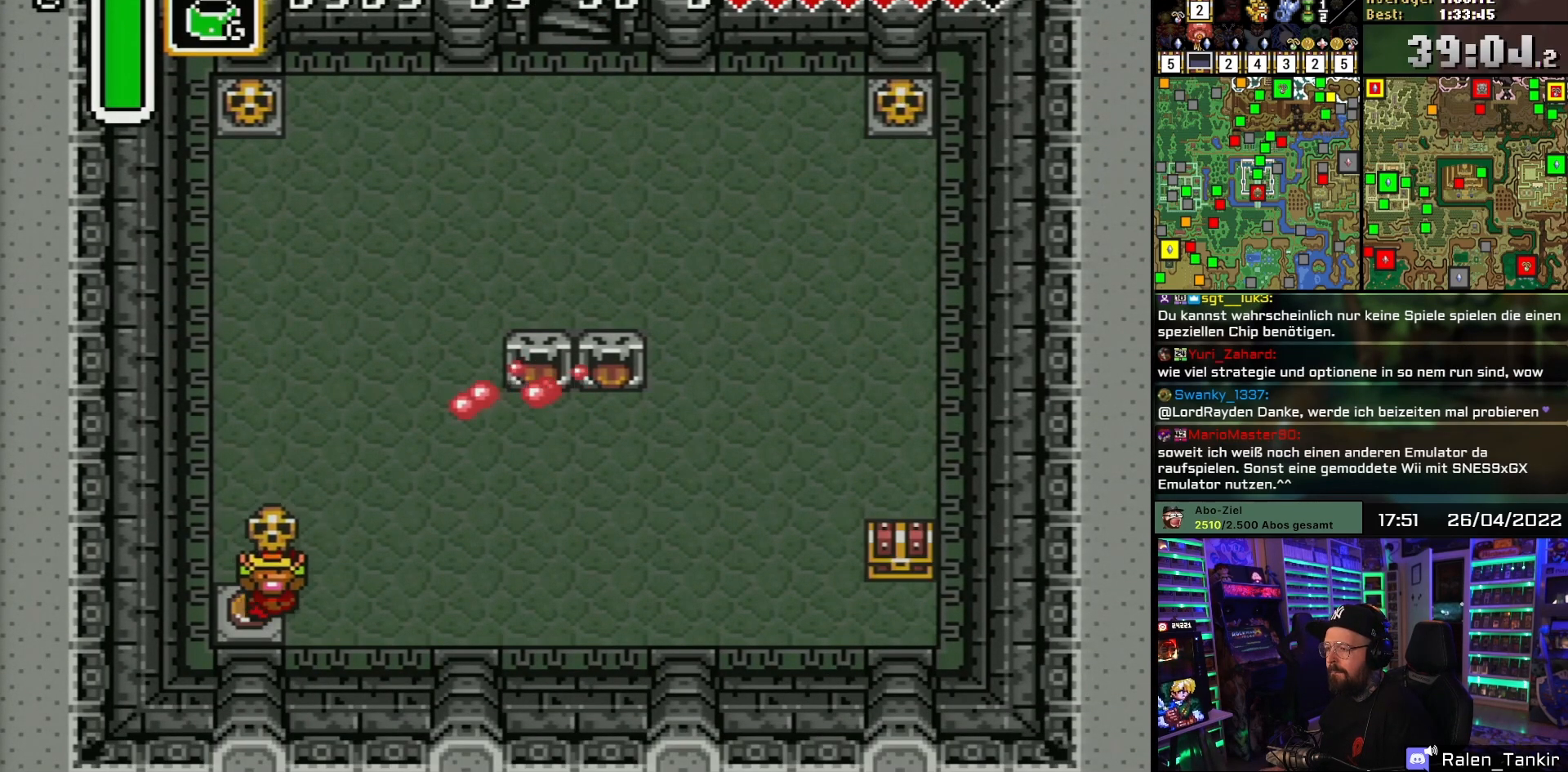
{"buttons": ["DPAD_RIGHT"], "events": [[33, "DPAD_RIGHT", "down"], [117, "DPAD_DOWN", "up"]]}
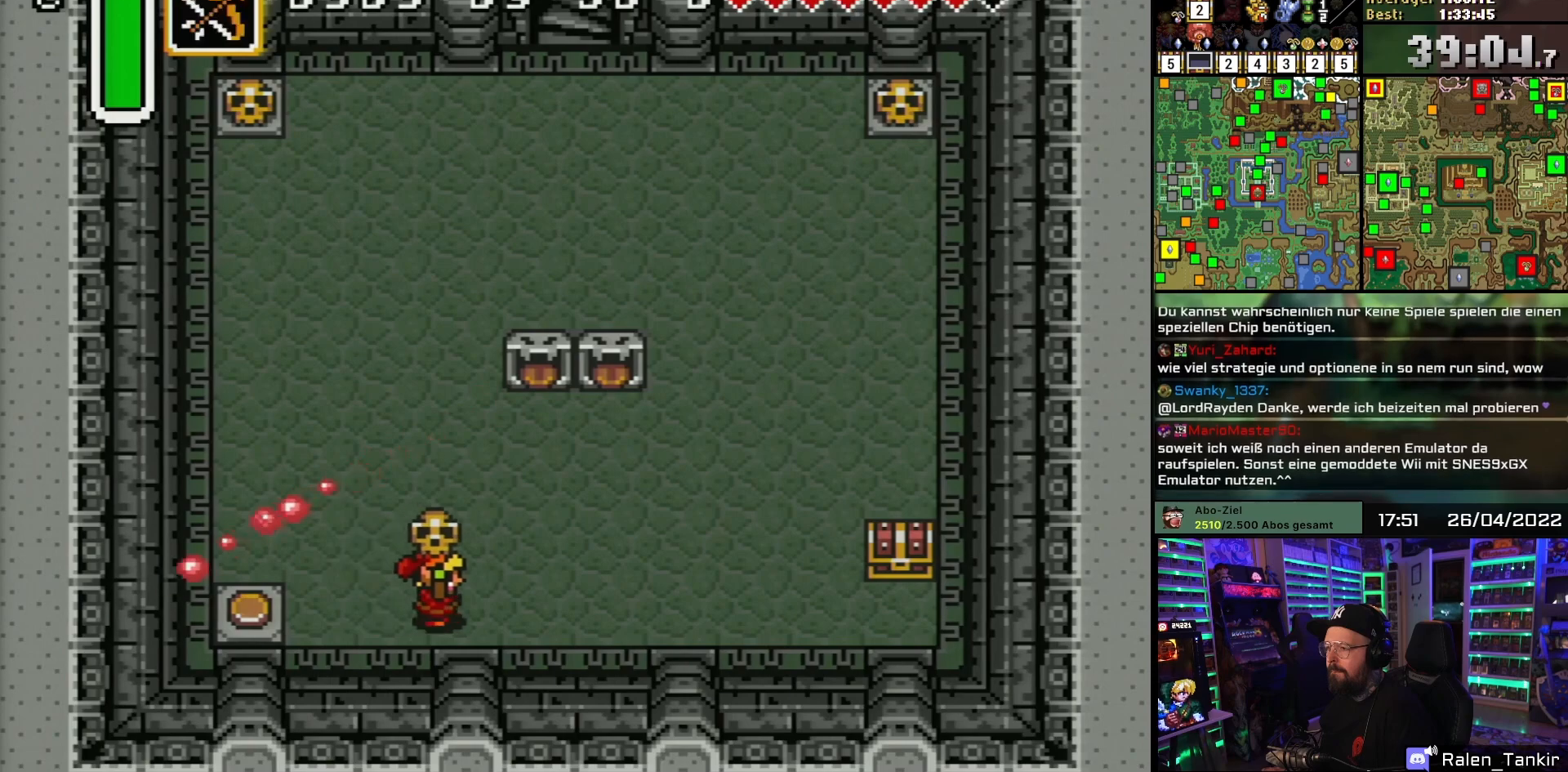
{"buttons": ["DPAD_RIGHT"], "events": [[283, "A", "down"], [383, "A", "up"]]}
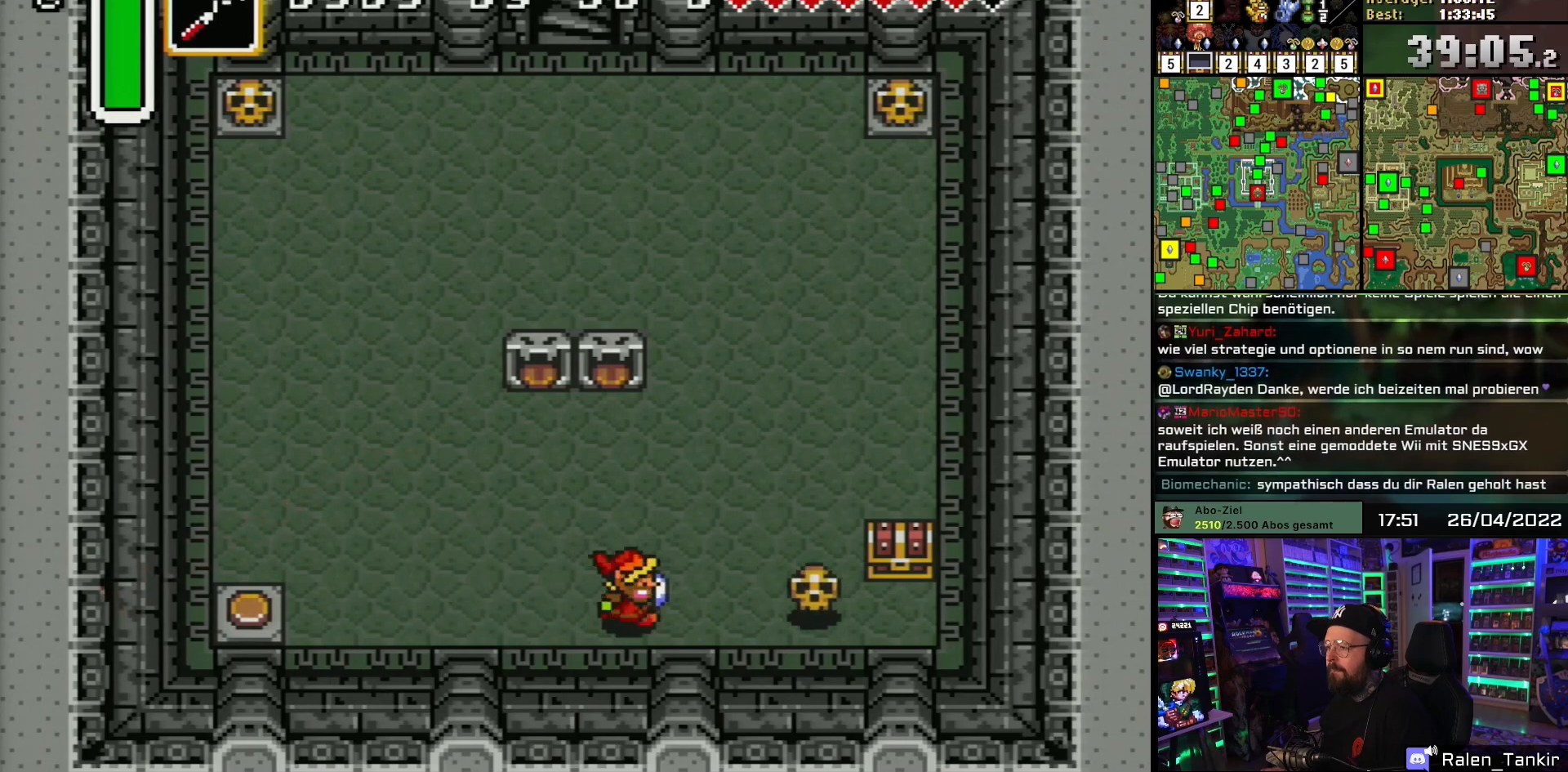
{"buttons": ["DPAD_RIGHT"], "events": [[67, "DPAD_DOWN", "down"], [167, "DPAD_DOWN", "up"]]}
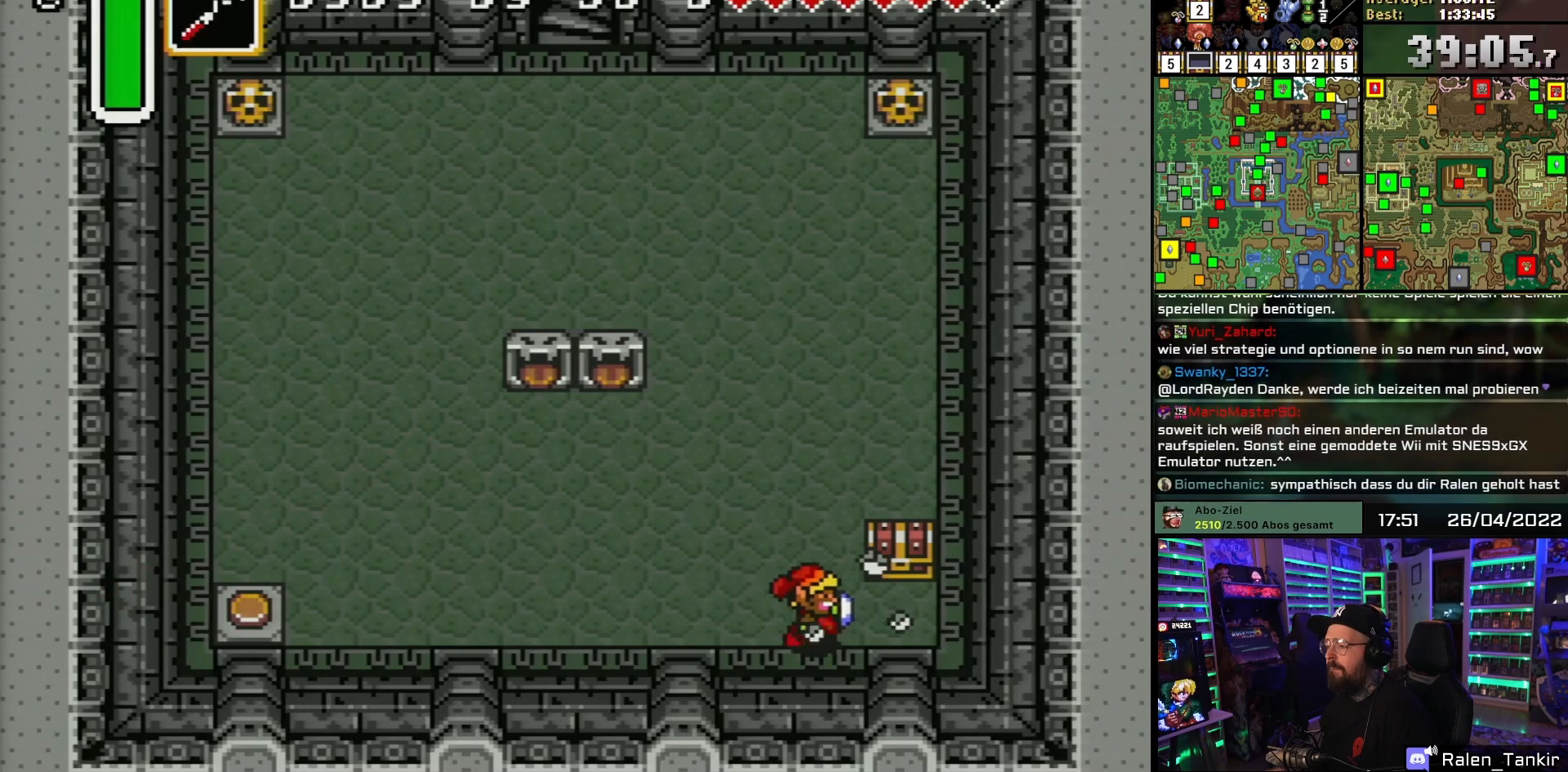
{"buttons": ["A"], "events": [[233, "DPAD_UP", "down"], [267, "DPAD_RIGHT", "up"], [283, "A", "down"], [367, "A", "up"], [417, "A", "down"], [417, "DPAD_UP", "up"], [450, "A", "up"], [450, "DPAD_RIGHT", "down"], [467, "A", "down"], [467, "DPAD_RIGHT", "up"]]}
****
What you return must match the material above exactly, apart from its pictures.

{"buttons": ["DPAD_RIGHT"], "events": [[33, "DPAD_RIGHT", "down"], [117, "DPAD_DOWN", "up"]]}
{"buttons": ["DPAD_RIGHT"], "events": [[283, "A", "down"], [383, "A", "up"]]}
{"buttons": ["DPAD_RIGHT"], "events": [[67, "DPAD_DOWN", "down"], [167, "DPAD_DOWN", "up"]]}
{"buttons": ["A"], "events": [[233, "DPAD_UP", "down"], [267, "DPAD_RIGHT", "up"], [283, "A", "down"], [367, "A", "up"], [417, "A", "down"], [417, "DPAD_UP", "up"], [450, "A", "up"], [450, "DPAD_RIGHT", "down"], [467, "A", "down"], [467, "DPAD_RIGHT", "up"]]}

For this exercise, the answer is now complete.